NVIDIA’s T4 GPU, now available in regions around the world, accelerates a variety of cloud workloads, including high-performance computing (HPC), machine learning training and inference, data analytics, and graphics.
In January of this year, NVIDIA announced the availability of the NVIDIA T4 GPU in beta, to help customers run inference workloads faster and at a lower cost.
Earlier this month at Google Next ‘19, NVIDIA announced the general availability of the NVIDIA T4 in eight regions, making Google Cloud the first major cloud service provider to offer it globally.

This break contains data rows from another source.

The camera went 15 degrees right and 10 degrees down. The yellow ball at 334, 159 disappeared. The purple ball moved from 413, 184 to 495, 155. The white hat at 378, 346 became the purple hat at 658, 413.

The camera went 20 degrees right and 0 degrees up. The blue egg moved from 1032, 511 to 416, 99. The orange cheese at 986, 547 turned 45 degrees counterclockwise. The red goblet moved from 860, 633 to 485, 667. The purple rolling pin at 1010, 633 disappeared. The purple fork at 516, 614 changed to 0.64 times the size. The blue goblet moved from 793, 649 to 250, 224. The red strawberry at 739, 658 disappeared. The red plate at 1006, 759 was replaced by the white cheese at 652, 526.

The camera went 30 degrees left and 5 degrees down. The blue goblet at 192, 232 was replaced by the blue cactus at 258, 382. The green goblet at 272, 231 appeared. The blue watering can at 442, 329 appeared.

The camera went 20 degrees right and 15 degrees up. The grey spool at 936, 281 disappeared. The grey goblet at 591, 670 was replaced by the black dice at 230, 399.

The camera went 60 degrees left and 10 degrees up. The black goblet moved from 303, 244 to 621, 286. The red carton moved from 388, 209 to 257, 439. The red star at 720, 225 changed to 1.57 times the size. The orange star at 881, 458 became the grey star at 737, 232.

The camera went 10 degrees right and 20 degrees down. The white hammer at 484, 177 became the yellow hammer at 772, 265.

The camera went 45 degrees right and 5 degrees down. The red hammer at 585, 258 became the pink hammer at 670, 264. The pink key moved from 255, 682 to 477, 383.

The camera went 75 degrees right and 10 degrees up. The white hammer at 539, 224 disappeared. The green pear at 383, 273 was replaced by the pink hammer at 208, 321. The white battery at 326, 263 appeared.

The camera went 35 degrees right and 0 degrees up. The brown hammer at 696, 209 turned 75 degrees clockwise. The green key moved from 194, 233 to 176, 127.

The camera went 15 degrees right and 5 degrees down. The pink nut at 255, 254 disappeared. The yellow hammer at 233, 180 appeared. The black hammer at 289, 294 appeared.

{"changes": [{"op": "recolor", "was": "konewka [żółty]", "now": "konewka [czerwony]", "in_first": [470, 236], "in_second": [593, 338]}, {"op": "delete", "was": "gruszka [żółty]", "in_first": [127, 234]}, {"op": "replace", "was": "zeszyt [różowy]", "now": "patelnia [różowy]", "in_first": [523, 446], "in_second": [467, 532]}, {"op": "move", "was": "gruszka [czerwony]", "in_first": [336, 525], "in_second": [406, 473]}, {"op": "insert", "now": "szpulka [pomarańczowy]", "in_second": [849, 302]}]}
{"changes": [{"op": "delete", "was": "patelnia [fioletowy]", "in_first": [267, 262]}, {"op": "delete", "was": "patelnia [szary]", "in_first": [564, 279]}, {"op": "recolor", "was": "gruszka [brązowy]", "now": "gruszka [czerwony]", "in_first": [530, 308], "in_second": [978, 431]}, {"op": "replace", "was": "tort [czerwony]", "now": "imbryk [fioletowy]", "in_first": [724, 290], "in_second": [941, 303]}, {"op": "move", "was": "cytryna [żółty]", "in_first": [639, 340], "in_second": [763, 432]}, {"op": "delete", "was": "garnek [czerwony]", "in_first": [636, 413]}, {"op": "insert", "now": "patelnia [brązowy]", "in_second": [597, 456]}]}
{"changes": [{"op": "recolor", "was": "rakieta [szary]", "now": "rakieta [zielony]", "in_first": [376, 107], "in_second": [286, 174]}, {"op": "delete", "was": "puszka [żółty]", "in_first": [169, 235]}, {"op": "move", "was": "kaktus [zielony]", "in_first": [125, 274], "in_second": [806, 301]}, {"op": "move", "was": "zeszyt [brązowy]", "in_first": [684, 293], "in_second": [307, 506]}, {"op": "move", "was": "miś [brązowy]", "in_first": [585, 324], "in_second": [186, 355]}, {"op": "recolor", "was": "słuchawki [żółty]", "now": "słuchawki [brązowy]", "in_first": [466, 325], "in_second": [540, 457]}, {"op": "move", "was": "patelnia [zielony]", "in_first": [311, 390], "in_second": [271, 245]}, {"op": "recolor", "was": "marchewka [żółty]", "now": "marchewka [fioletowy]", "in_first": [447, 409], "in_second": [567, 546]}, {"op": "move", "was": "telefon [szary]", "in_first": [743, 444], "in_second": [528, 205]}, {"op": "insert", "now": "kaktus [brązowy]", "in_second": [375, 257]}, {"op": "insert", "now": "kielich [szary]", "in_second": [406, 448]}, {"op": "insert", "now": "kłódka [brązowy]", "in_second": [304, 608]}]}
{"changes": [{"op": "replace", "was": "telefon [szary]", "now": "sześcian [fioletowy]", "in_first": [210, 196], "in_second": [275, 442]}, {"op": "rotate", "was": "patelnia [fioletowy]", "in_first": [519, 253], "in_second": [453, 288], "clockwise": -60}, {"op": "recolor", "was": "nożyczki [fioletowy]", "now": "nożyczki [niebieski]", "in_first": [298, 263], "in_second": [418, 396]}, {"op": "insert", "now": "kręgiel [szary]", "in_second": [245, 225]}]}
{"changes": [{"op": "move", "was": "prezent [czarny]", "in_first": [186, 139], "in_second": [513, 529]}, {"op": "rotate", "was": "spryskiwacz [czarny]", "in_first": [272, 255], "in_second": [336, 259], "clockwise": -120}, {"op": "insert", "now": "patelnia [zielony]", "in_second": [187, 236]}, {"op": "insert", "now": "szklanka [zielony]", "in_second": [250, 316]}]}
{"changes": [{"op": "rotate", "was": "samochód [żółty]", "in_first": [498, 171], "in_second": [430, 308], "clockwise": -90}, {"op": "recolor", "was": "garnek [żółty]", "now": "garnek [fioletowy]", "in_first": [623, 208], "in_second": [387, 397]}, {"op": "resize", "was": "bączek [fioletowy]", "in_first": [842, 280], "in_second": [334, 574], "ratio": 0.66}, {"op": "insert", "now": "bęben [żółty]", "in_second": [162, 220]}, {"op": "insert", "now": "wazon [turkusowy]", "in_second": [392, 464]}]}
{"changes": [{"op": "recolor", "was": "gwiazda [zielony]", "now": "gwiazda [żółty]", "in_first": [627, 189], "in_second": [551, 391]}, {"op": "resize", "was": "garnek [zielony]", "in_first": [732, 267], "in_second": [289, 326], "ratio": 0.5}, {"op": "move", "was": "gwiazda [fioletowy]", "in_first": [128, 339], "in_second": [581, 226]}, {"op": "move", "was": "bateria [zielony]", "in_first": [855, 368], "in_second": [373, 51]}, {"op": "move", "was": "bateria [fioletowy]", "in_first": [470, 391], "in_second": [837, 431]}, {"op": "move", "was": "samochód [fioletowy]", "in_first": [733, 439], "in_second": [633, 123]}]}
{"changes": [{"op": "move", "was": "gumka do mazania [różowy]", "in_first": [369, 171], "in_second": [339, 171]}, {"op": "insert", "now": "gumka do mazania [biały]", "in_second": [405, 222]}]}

A focus on speed and cost-efficiency
Each T4 GPU has 16 GB of GPU memory onboard, offers a range of precision (or data type) support (FP32, FP16, INT8 and INT4), includes NVIDIA Tensor Cores for faster training and RTX hardware acceleration for faster ray tracing.
Customers can create custom VM configurations that best meet their needs with up to four T4 GPUs, 96 vCPUs, 624 GB of host memory and optionally up to 3 TB of in-server local SSD.
At the time of publication, prices for T4 instances started at US$0.29 per hour per GPU on preemptible VM instances.
On-demand instances start at US$0.95 per hour per GPU, with up to a 30% discount with sustained use discounts.
Tensor Cores for both training and inference
NVIDIA’s Turing architecture brings the second generation of Tensor Cores to the T4 GPU. Debuting in the NVIDIA V100 (also available on Google Cloud Platform), Tensor Cores support mixed-precision to accelerate matrix multiplication operations that are prevalent in ML workloads.
If a training workload doesn’t fully utilise the more powerful V100, the T4 offers the acceleration benefits of Tensor Cores, but at a lower price.
This is great for large training workloads, especially as businesses scale up more resources to train faster, or to train larger models.
Tensor Cores also accelerate inference, or predictions generated by ML models, for low latency or high throughput.
When Tensor Cores are enabled with mixed precision, T4 GPUs on GCP can accelerate inference on ResNet-50 over 10X faster with TensorRT when compared to running only in FP32.
Considering its global availability and Google’s network, the NVIDIA T4 on GCP can serve global services that require fast execution at an efficient price point.
For example, Snap uses the NVIDIA T4 to create more effective algorithms for its global user base, while keeping costs low.
Snap monetisation senior director Nima Khajehnouri says, “Snap’s monetisation algorithms have the single biggest impact to our advertisers and shareholders. NVIDIA T4-powered GPUs for inference on GCP will enable us to increase advertising efficacy while at the same time lower costs when compared to a CPU-only implementation.”
Quadro Virtual Workstations on GCP
T4 GPUs are also a great option for running virtual workstations for engineers and creative professionals.
With NVIDIA Quadro Virtual Workstations from the GCP Marketplace, users can run applications built on the NVIDIA RTX platform to experience the next generation of computer graphics, including real-time ray tracing and AI-enhanced graphics, video and image processing, from anywhere.
“Access to NVIDIA Quadro Virtual Workstation on the Google Cloud Platform will empower many of our customers to deploy and start using Autodesk software quickly, from anywhere,” says Autodesk senior software development manager Eric Bourque.
“For certain workflows, customers leveraging NVIDIA T4 and RTX technology will see a big difference when it comes to rendering scenes and creating realistic 3D models and simulations. We’re excited to continue to collaborate with NVIDIA and Google to bring increased efficiency and speed to artist workflows."